- EXERCISE OBJECTIVE
Below are some records; give them all again exactly, but not the pictures.

Stored entries
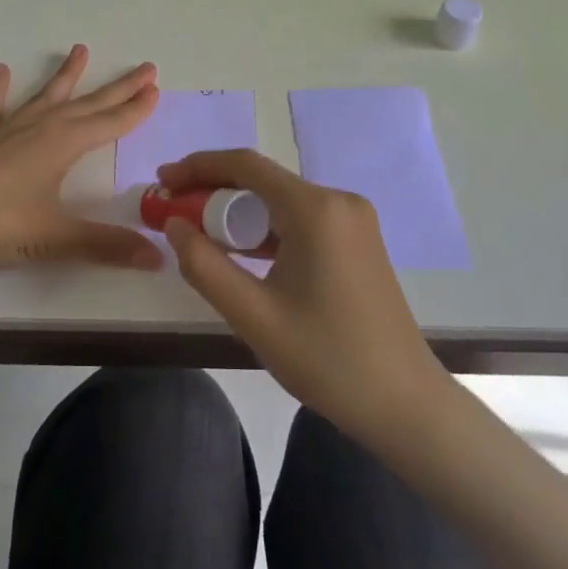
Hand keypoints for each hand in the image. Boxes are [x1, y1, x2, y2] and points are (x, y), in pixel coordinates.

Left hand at [0, 45, 164, 274]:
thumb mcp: (57, 238)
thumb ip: (107, 245)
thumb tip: (158, 258)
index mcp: (64, 145)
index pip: (110, 123)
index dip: (135, 109)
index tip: (155, 89)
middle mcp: (41, 127)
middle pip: (88, 103)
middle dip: (119, 87)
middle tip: (145, 67)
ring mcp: (7, 129)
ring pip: (45, 96)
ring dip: (65, 75)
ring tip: (80, 49)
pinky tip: (2, 71)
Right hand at [160, 149, 448, 442]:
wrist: (405, 403)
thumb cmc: (327, 359)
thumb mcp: (253, 316)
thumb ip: (204, 266)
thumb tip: (174, 224)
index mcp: (316, 210)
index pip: (246, 165)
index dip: (198, 167)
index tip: (162, 181)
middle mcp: (339, 201)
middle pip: (263, 180)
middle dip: (213, 190)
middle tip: (173, 211)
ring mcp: (353, 220)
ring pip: (281, 200)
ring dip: (238, 211)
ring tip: (198, 231)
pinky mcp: (358, 240)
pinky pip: (301, 219)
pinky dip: (265, 228)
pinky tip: (241, 250)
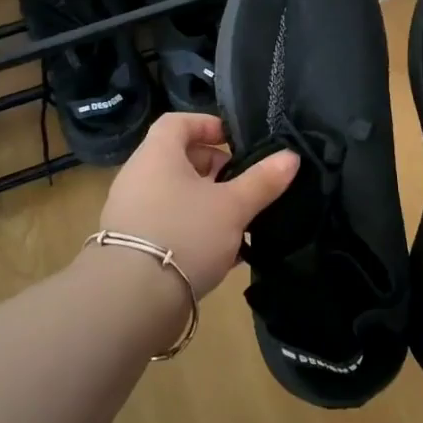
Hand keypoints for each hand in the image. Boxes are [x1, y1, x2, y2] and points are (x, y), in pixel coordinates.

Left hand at [96, 113, 298, 296]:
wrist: (131, 300)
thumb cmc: (185, 234)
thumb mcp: (233, 206)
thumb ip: (262, 181)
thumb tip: (291, 157)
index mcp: (157, 155)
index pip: (177, 122)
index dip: (207, 124)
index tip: (234, 141)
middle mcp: (138, 177)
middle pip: (178, 159)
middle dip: (214, 168)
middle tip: (242, 184)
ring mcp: (130, 212)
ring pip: (175, 195)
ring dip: (206, 203)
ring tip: (237, 221)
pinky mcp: (130, 246)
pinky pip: (167, 225)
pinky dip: (193, 230)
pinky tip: (221, 254)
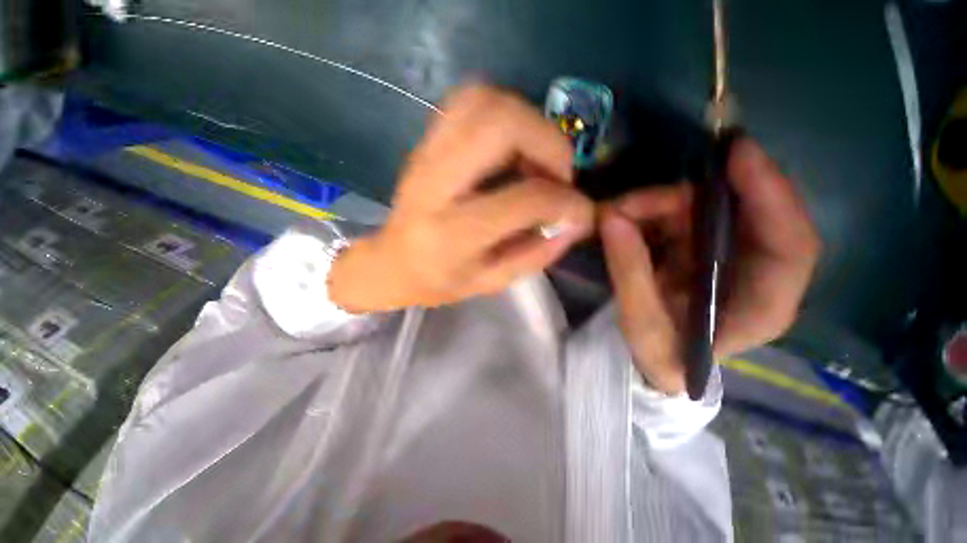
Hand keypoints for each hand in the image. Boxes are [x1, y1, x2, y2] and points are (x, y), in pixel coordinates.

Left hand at [330, 85, 594, 311]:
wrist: (390, 263)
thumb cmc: (438, 282)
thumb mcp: (491, 282)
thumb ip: (537, 254)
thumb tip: (577, 221)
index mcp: (452, 234)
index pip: (524, 199)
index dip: (567, 201)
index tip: (581, 211)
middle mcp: (435, 184)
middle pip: (501, 124)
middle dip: (550, 143)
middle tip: (559, 175)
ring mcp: (425, 154)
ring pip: (485, 100)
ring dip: (528, 122)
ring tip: (537, 160)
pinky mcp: (425, 142)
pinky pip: (469, 102)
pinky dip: (504, 113)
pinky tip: (512, 149)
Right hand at [600, 139, 820, 393]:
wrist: (655, 360)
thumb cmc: (660, 354)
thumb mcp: (641, 324)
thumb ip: (629, 272)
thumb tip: (611, 217)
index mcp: (763, 305)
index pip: (791, 244)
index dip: (770, 194)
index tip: (736, 153)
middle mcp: (755, 272)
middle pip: (745, 216)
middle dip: (692, 198)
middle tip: (636, 198)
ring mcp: (727, 255)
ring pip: (705, 210)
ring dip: (659, 204)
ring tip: (617, 213)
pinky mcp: (700, 248)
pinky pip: (682, 216)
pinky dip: (653, 211)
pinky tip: (626, 218)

- TASK RESULT
Hand keypoints for each hand in the image. Boxes are [x1, y1, x2, y2] and points are (x, y), in pixel coordinates.

Left hand at [0, 45, 164, 274]:
thumb mcp: (57, 238)
thumb ip: (107, 245)
thumb tip: (158, 258)
index mcp: (64, 145)
index pip: (110, 123)
index dip: (135, 109)
index tip: (155, 89)
middle mcp: (41, 127)
middle pip: (88, 103)
middle dip: (119, 87)
middle tip: (145, 67)
ring mcp: (7, 129)
ring pip: (45, 96)
ring dip: (65, 75)
ring tip: (80, 49)
pinky tip: (2, 71)
Right hand at [160, 149, 448, 442]:
wrist: (405, 403)
thumb cmc: (327, 359)
thumb mcp: (253, 316)
thumb ip: (204, 266)
thumb tip: (174, 224)
index mcp: (316, 210)
index pip: (246, 165)
index dip: (198, 167)
index tip: (162, 181)
middle mcp: (339, 201)
middle pip: (263, 180)
middle dip: (213, 190)
middle tip: (173, 211)
ring mcp: (353, 220)
ring pip: (281, 200)
ring dip: (238, 211)
ring tip: (198, 231)
pinky mcp: (358, 240)
pinky pip: (301, 219)
pinky dip: (265, 228)
pinky tip: (241, 250)
Hand keypoints for each hand in the image. Boxes are [x1, y1, x2, y2] and points are (x, y), in pixel coordinates.

Left hand at [96, 113, 298, 296]:
wrist: (131, 300)
thumb cmc: (185, 234)
thumb mcp: (233, 206)
thumb ip: (262, 181)
thumb tip: (291, 157)
index mcp: (157, 155)
index pip: (177, 122)
index dip: (207, 124)
index tip: (234, 141)
middle mcp: (138, 177)
middle pip: (178, 159)
middle dip: (214, 168)
middle tip: (242, 184)
ring mcp: (130, 212)
ring pip: (175, 195)
ring dip: (206, 203)
ring tip: (237, 221)
pinky mcp: (130, 246)
pinky pip: (167, 225)
pinky dip: (193, 230)
pinky tip: (221, 254)
Hand keypoints for each hand in the image. Boxes are [x1, y1, x2, y2] and points are (x, y), in pixel coordinates.

Left hand at [330, 85, 594, 311]:
wrist: (390, 263)
thumb cmc: (438, 282)
thumb mcp: (491, 282)
thumb ip: (537, 254)
thumb tip: (577, 221)
index mcp: (452, 234)
index pip: (524, 199)
index dip: (567, 201)
index tip: (581, 211)
middle mcp: (435, 184)
middle pip: (501, 124)
middle dip: (550, 143)
middle tip: (559, 175)
ring mcp: (425, 154)
ring pip: (485, 100)
ring dip: (528, 122)
ring tip: (537, 160)
pinky mcp: (425, 142)
pinky pip: (469, 102)
pinky dip: (504, 113)
pinky tip: (512, 149)
Right hand at [600, 139, 820, 393]:
wrist: (655, 360)
thumb cmc: (660, 354)
thumb mcp: (641, 324)
thumb ip: (629, 272)
thumb tip: (611, 217)
index mcp: (763, 305)
index pip: (791, 244)
index dip: (770, 194)
index tip: (736, 153)
middle mcp: (755, 272)
middle pip: (745, 216)
middle dip: (692, 198)
middle tip: (636, 198)
ring mcp: (727, 255)
ring pip: (705, 210)
ring dip: (659, 204)
ring tip: (617, 213)
pinky mcp: (700, 248)
pinky pip: (682, 216)
pinky dip: (653, 211)
pinky tip: (626, 218)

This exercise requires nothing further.